WHAT IS NEEDED
Check every line of the records below for the string "CDMX" and copy the ones that have it.

[RECORDS FOR THE TASK Boundary: Start]

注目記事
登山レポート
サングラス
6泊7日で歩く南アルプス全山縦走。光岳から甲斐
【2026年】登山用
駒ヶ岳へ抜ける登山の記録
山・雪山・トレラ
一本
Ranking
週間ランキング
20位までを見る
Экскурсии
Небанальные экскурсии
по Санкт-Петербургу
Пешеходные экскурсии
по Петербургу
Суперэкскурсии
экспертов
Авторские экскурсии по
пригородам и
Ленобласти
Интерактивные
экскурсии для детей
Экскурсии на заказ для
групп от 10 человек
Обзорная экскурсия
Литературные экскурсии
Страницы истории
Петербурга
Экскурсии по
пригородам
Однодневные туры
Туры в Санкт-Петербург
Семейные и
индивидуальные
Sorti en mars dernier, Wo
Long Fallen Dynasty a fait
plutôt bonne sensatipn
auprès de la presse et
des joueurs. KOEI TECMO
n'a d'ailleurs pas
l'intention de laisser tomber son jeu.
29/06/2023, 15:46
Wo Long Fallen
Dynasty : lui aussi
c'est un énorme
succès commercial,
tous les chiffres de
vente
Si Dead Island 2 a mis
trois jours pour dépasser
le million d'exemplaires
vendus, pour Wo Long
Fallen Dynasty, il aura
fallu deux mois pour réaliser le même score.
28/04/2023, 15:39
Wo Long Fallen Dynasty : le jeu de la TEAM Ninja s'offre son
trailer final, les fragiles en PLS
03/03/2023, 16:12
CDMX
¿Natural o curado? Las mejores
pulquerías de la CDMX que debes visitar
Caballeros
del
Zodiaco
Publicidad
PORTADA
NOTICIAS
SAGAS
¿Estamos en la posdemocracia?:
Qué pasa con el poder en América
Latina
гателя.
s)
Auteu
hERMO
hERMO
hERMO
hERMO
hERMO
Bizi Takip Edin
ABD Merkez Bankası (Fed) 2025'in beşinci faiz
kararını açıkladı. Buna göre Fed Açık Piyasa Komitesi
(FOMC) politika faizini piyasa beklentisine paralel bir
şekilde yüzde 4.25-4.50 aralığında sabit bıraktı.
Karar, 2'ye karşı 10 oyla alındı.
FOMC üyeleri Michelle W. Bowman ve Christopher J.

[RECORDS FOR THE TASK Boundary: End]

SOLUTION
CDMX
pulquerías de la CDMX que debes visitar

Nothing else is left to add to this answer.